Little Suamico is a town in Oconto County, Wisconsin, United States. The population was 5,536 at the 2020 census.

== Communities ==

- Little Suamico is an unincorporated community located along County Road J, south of the intersection with County Road S. The community has a post office with ZIP code 54141.
- Sobieski is an unincorporated community located along County Road S, west of US Highway 41.

==History==
The earliest records for the town date to 1859, when Ernst Kuntze was the town chair, clerk, and treasurer.

The town established a post office in 1858, but it was discontinued in 1899. In 1901, the town reestablished a post office that still operates today.

==Geography==
According to the United States Census Bureau, the town has a total area of 37.4 square miles (96.9 km^{2}), of which 37.3 square miles (96.7 km^{2}) is land and 0.1 square mile (0.2 km^{2}) (0.16%) is water.

==Demographics==
The 2020 US Census lists the town's population at 5536. Up from 4799 in 2010.

As of the census of 2000, there were 3,877 people, 1,358 households, and 1,106 families residing in the town. The population density was 103.8 people per square mile (40.1/km^{2}). There were 1,403 housing units at an average density of 37.6 per square mile (14.5/km^{2}). The racial makeup of the town was 97.86% White, 0.59% African American, 0.54% Native American, 0.26% Asian, 0.03% Pacific Islander, 0.26% from other races, and 0.46% from two or more races. Hispanic or Latino of any race were 0.80% of the population.

There were 1,358 households, out of which 42.3% had children under the age of 18 living with them, 71.1% were married couples living together, 6.1% had a female householder with no husband present, and 18.5% were non-families. 13.6% of all households were made up of individuals, and 4.1% had someone living alone who was 65 years of age or older. The average household size was 2.85 and the average family size was 3.14.

In the town, the population was spread out, with 30.0% under the age of 18, 5.9% from 18 to 24, 35.3% from 25 to 44, 23.3% from 45 to 64, and 5.5% who were 65 years of age or older. The median age was 35 years. For every 100 females, there were 104.7 males. For every 100 females age 18 and over, there were 103.7 males.

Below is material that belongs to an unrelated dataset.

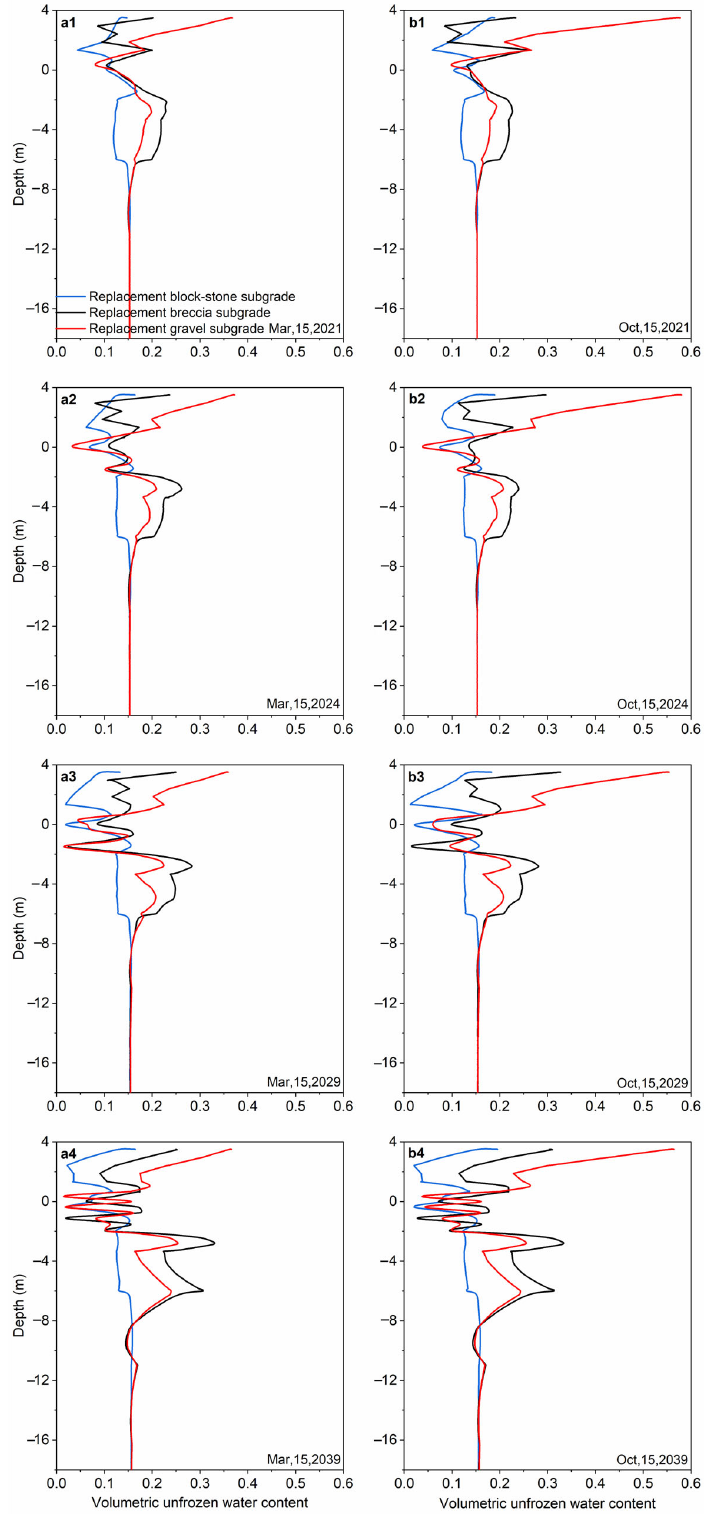
Figure 14. In Case 2, comparison of the vertical distributions of the volumetric liquid water contents under the road centerlines of the three subgrade structures in cold seasons and warm seasons in different years: ( a1 – a4 ) in cold seasons and ( b1 – b4 ) in warm seasons.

The median income for a household in the town was $60,160, and the median income for a family was $64,973. Males had a median income of $39,846 versus $30,213 for females. The per capita income for the town was $22,520. About 2.1% of families and 3.9% of the population were below the poverty line, including 3.4% of those under age 18 and 8.7% of those age 65 or over.